Scotland v. England (adventures in home-buying)

Having complained earlier about the fact that Scotland really wasn’t all that different from England, I am now suffering through one of the major differences: the legal systems. In particular, how they apply to buying houses.

In Scotland, any offer you make to purchase a property is legally binding (except for when it isn’t; sellers, you might want to check with your lawyer that any offers you get are as binding as you think they are). In England, you can change your mind and withdraw your offer, without penalty, right up till the contracts are exchanged and money changes hands, which can be as late as the day that you’re due to move.

There are advantages and disadvantages to both systems. In Scotland, for instance, we wouldn’t have been able to make an offer on the flat that we’re currently interested in early enough because we didn’t have a mortgage arranged first. Had we made an offer without at least an agreement in principle, we’d have been taking the risk that our offer was accepted and then no one would lend us the money (which was very nearly the case). In England however, there’s nothing to discourage anyone from making an offer without fully considering whether they’re going to be able to follow through on it. This leaves the seller in the position of having to decide which of the offering buyers are most likely to be able to meet their offer as well as having to decide amongst the offers on their own merits. My current concern is that someone else’s offer will be accepted over ours and they will then pull out, the property will end up back on the market and we’ll have to go back through all this stress again if we’re still interested in buying the flat. (We know that there have been at least two other offers submitted.)

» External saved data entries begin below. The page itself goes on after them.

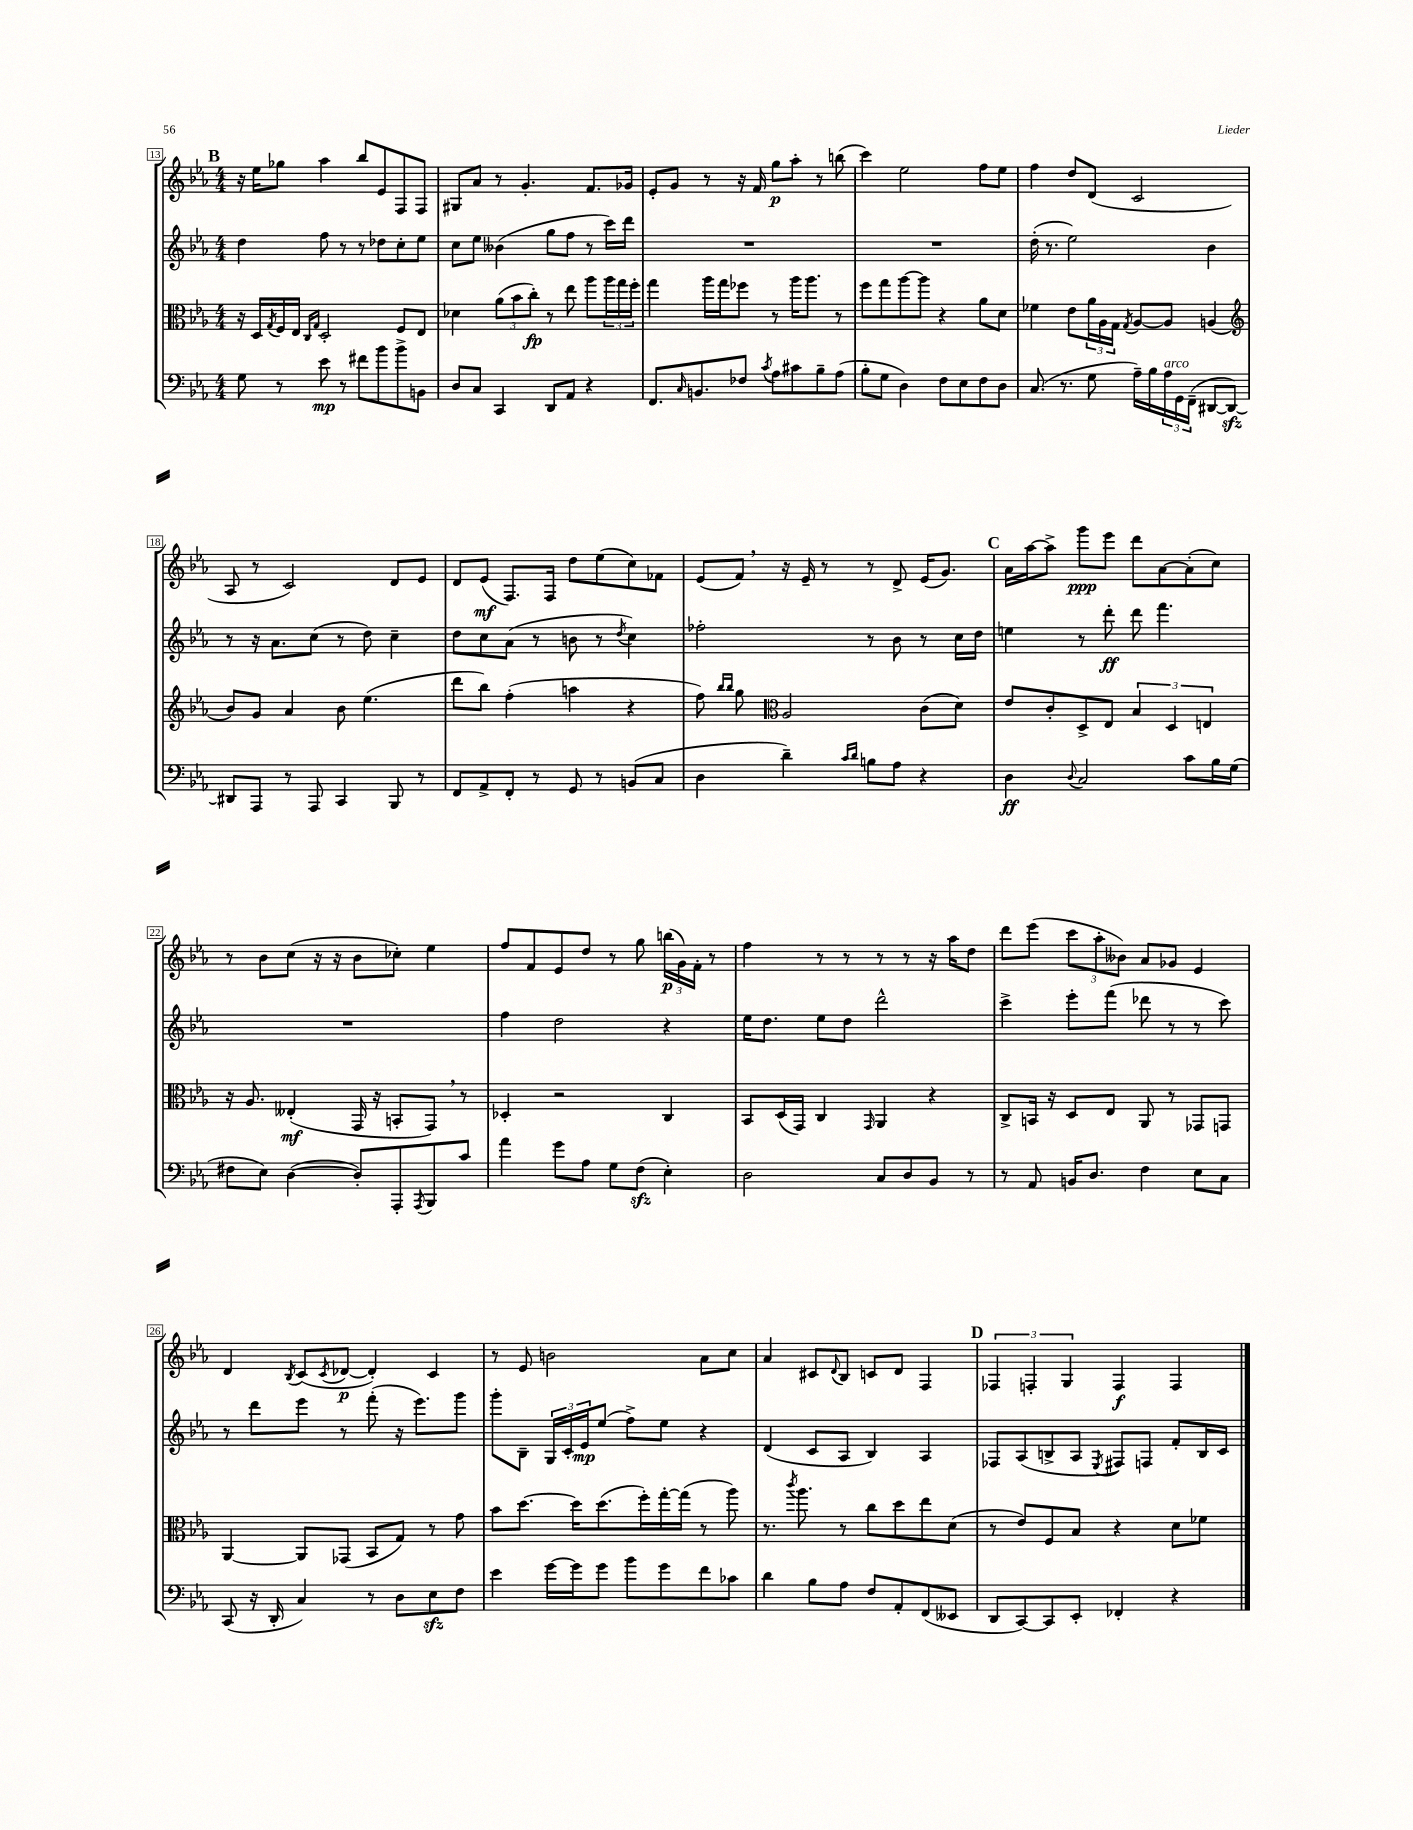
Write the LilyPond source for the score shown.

<<
\new StaffGroup <<
\new Staff = "s0" {
    \clef treble \key ees \major \numericTimeSignature \time 4/4
    \mark \markup { \bold "B" } r16 ees''16 ges''8 aes''4 bes''8 ees'8 f8 f8 |
    gis8 aes'8 r8 g'4.-. f'8. ges'16 |
    ees'8-. g'8 r8 r16 f'16 g''8\p aes''8-. r8 b''8( |
    c'''4) ees''2 f''8 ees''8 |
    f''4 d''8 d'8( c'2 |
    aes8 r8 c'2) d'8 ees'8 |
    d'8 ees'8\mf( f8.) f16 d''8 ees''8( c''8) fes'8 |
    ees'8( f'8) \breathe r16 ees'16-- r8 r8 d'8-> ees'16( g'8.) |
    \mark \markup { \bold "C" } aes'16 aes''16~ aes''8-> g'''8\ppp ees'''8 d'''8 aes'8~ aes'8-.( c''8) |
    r8 bes'8 c''8( r16 r16 bes'8 ces''8-.) ees''4 |
    f''8 f'8 ees'8 d''8 r8 g''8 \tuplet 3/2 { b''16\p( g'16) f'16-. } r8 |
    f''4 r8 r8 r8 r8 r16 aes''16 d''8 |
    d'''8 ees'''8( \tuplet 3/2 { c'''8 aes''8-. beses'8) } aes'8 ges'8 ees'4 |
    d'4 \acciaccatura { bes8 } c'8( \acciaccatura { c'8 } des'8~\p des'4-.) c'4 |
    r8 ees'8 b'2 aes'8 c''8 |
    aes'4 cis'8 \appoggiatura { d'8 } bes8 c'8 d'8 f4 |
    \mark \markup { \bold "D" } \tuplet 3/2 { fes4 f4-. g4 } f4\f f4 \bar "|." |
}
\new Staff = "s1" {
    \clef treble \key ees \major \numericTimeSignature \time 4/4
    \mark \markup { \bold "B" } d''4 f''8 r8 r8 des''8 c''8-. ees''8 |
    c''8 ees''8 beses'4( g''8 f''8 r8 c'''16) d'''16 |
    R1 |
    R1 |
    d''16-.( r8. ees''2) bes'4 |
    r8 r16 aes'8. c''8( r8 d''8) c''4-- |
    d''8 c''8 aes'8( r8 b'8 r8 \acciaccatura { d''8 } c''4) |
    fes''2-. r8 bes'8 r8 c''16 d''16 |
    \mark \markup { \bold "C" } e''4 r8 d'''8-.\ff d'''8 f'''4. |
    R1 |
    f''4 d''2 r4 |
    ees''16 d''8. ees''8 d''8 d'''2-^ |
    c'''4-> ees'''8-. f'''8( des'''8 r8 r8 c'''8) |
    r8 d'''8 ees'''8 r8 f'''8-.( r16 ees'''8.) g'''8 |
    g'''8-. bes8-- \tuplet 3/2 { g16 c'16-. ees'16\mp } ees''8( f''8->) ees''8 r4 |
    d'4( c'8 aes8 bes4) aes4 |
    \mark \markup { \bold "D" } fes8 aes8( b8-> aes8 \acciaccatura { ees8 } fis8) f8 f'8-. b16 c'16 \bar "|." |
}
\new Staff = "s2" {
    \clef alto \key ees \major \numericTimeSignature \time 4/4
    \mark \markup { \bold "B" } r16 d16 \acciaccatura { g8 } f16 ees16 \grace { c16 g16 } d2-. f8 ees8 |
    des'4 \tuplet 3/2 { aes'8( bes'8 c''8-.\fp) } r8 ees''8 aes''8 \tuplet 3/2 { aes''16 g''16 f''16-. } |
    g''4 aes''16 g''16 fes''8 r8 aes''16 aes''8. r8 |
    f''8 g''8 aes''8~ aes''8 r4 aes'8 d'8 |
    fes'4 ees'8 \tuplet 3/2 { aes'16 aes16 g16 } \acciaccatura { g8 } aes8~ aes8 a4( |
    \clef treble bes'8) g'8 aes'4 bes'8 ees''4.( |
    d'''8 bes''8) f''4-.( a''4 r4 |
    f''8) \grace { bes''16 bes''16 } g''8 \clef alto aes2 c'8( d'8) |
    \mark \markup { \bold "C" } ees'8 c'8-. d8-> ees8 \tuplet 3/2 { bes4 d4 e4 } |
    r16 aes8. eeses4-.\mf( g,16 r16 b,8-. g,8) \breathe r8 |
    des4-. r2 c4 |
    bes,8 d16( g,16) c4 \grace { g,16 } aes,4 r4 |
    c8-> b,16 r16 d8 ees8 aes,8 r8 ges,8 g,8 |
    aes,4~ aes,8 ges,8( bes,8 g8) r8 g'8 |
    bes'8 d''8.~ d''16 d''8.( f''16-.) g''16~-. g''16( r8 aes''8) |
    r8. \acciaccatura { c'''8 } aes''8. r8 c''8 d''8 ees''8 d'8( |
    \mark \markup { \bold "D" } r8 ees'8) f8 bes8 r4 d'8 fes'8 \bar "|." |
}
\new Staff = "s3" {
    \clef bass \key ees \major \numericTimeSignature \time 4/4
    \mark \markup { \bold "B" } g8 r8 ees'8\mp r8 fis'8 bes'8 bes'8-> b,8 |
    d8 c8 c,4 d,8 aes,8 r4 |
    f,8. \grace { c16 } b,8. fes8 \acciaccatura { c'8 } aes8 cis'8 bes8-- aes8( |
    bes8-. g8 d4) f8 ees8 f8 d8 |
    c8.( r8. g8 aes16--) bes16 \tuplet 3/2 { aes16^\markup { \italic "arco" } g,16 f,16--( } dis,8~ dis,8~\sfz) |
    dis,8 aes,,8 r8 aes,,8 c,4 bes,,8 r8 |
    f,8 aes,8-> f,8-. r8 g,8 r8 b,8( c8 |
    d4 d'4--) \grace { c'16 d'16 } b8 aes8 r4 |
    \mark \markup { \bold "C" } d4\ff \appoggiatura { d8 } c2 c'8 bes16 g16( |
    fis8 ees8) d4~( d8-.) aes,,8-. \acciaccatura { aes,,8 } bes,,8 c'8 |
    aes'4 g'8 aes8 g8 f8\sfz( ees4-.) |
    d2 c8 d8 bes,8 r8 |
    r8 aes,8 b,16 d8. f4 ees8 c8 |
    c,8( r16 d,16-. c4) r8 d8 ees8\sfz f8 |
    ees'4 g'16~ g'16 g'8 bes'8 g'8 f'8 ces'8 |
    d'4 bes8 aes8 f8 aes,8-. f,8( eeses,8 |
    \mark \markup { \bold "D" } d,8 c,8~) c,8 ees,8-. fes,4-. r4 \bar "|." |
}
>>
>>
\layout { \context { \Score currentBarNumber = #13 \override BarNumber.stencil = #(make-stencil-boxer 0.1 0.3 ly:text-interface::print) } }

And (in England) the saga doesn’t end when your offer is accepted since the seller could also change their mind and pull out at any point up to the moving date. This is why there’s such a problem in the market with ‘chains’ (which I’m not going to get into discussing here). At least in our current situation, the seller is a bank who took the flat as a part exchange for another property so there’s no chain on either side and they hopefully won’t just randomly decide not to proceed with the sale.

Almost finally, a word of advice to estate agents: unless you’re absolutely certain that you’re going to have a decision from the seller on the submitted offers by close of business, don’t tell the prospective buyers that you’ll let them know by the end of the day! And if you still don’t have a decision from the seller two days later, it would be nice to call the prospective buyers and let them know that that’s the case!

Finally, for those of you who are worried that this blog is going to turn into a house-buying/renovating saga of woe, don’t panic! I don’t want that to happen either and will be doing my very best to find something (anything!) else to post about.